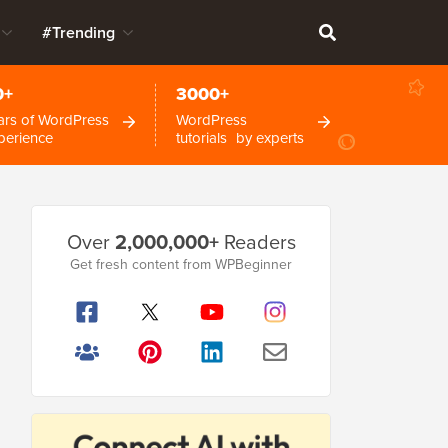
#Trending
0+
3000+
ars of WordPress
WordPress
perience
tutorials by experts
Primary
Over
2,000,000+
Readers
Sidebar
Get fresh content from WPBeginner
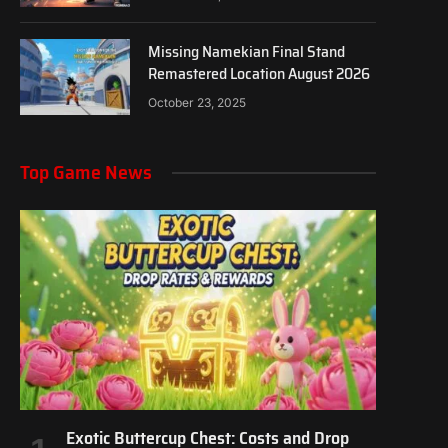
Missing Namekian Final Stand
Remastered Location August 2026
October 23, 2025
Top Game News
Exotic Buttercup Chest: Costs and Drop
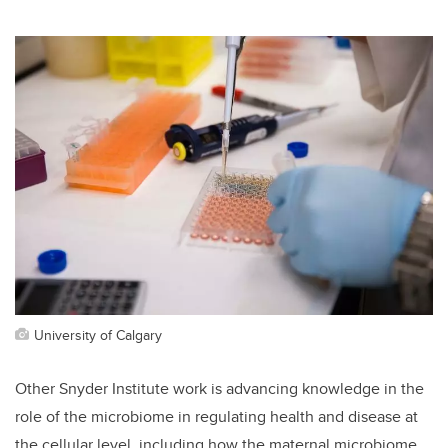
University of Calgary
Other Snyder Institute work is
advancing knowledge in the
role of the microbiome in regulating health and disease at
the cellular level, including how the maternal microbiome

■ EXERCISE
Would you retype each line above exactly and skip every image?

■ TASK SOLUTION
#Trending
0+
3000+
ars of WordPress
WordPress
perience
tutorials by experts
Primary
Over
2,000,000+
Readers
Sidebar
Get fresh content from WPBeginner
Missing Namekian Final Stand
Remastered Location August 2026
October 23, 2025
Top Game News
Exotic Buttercup Chest: Costs and Drop
University of Calgary
Other Snyder Institute work is
advancing knowledge in the
role of the microbiome in regulating health and disease at
the cellular level, including how the maternal microbiome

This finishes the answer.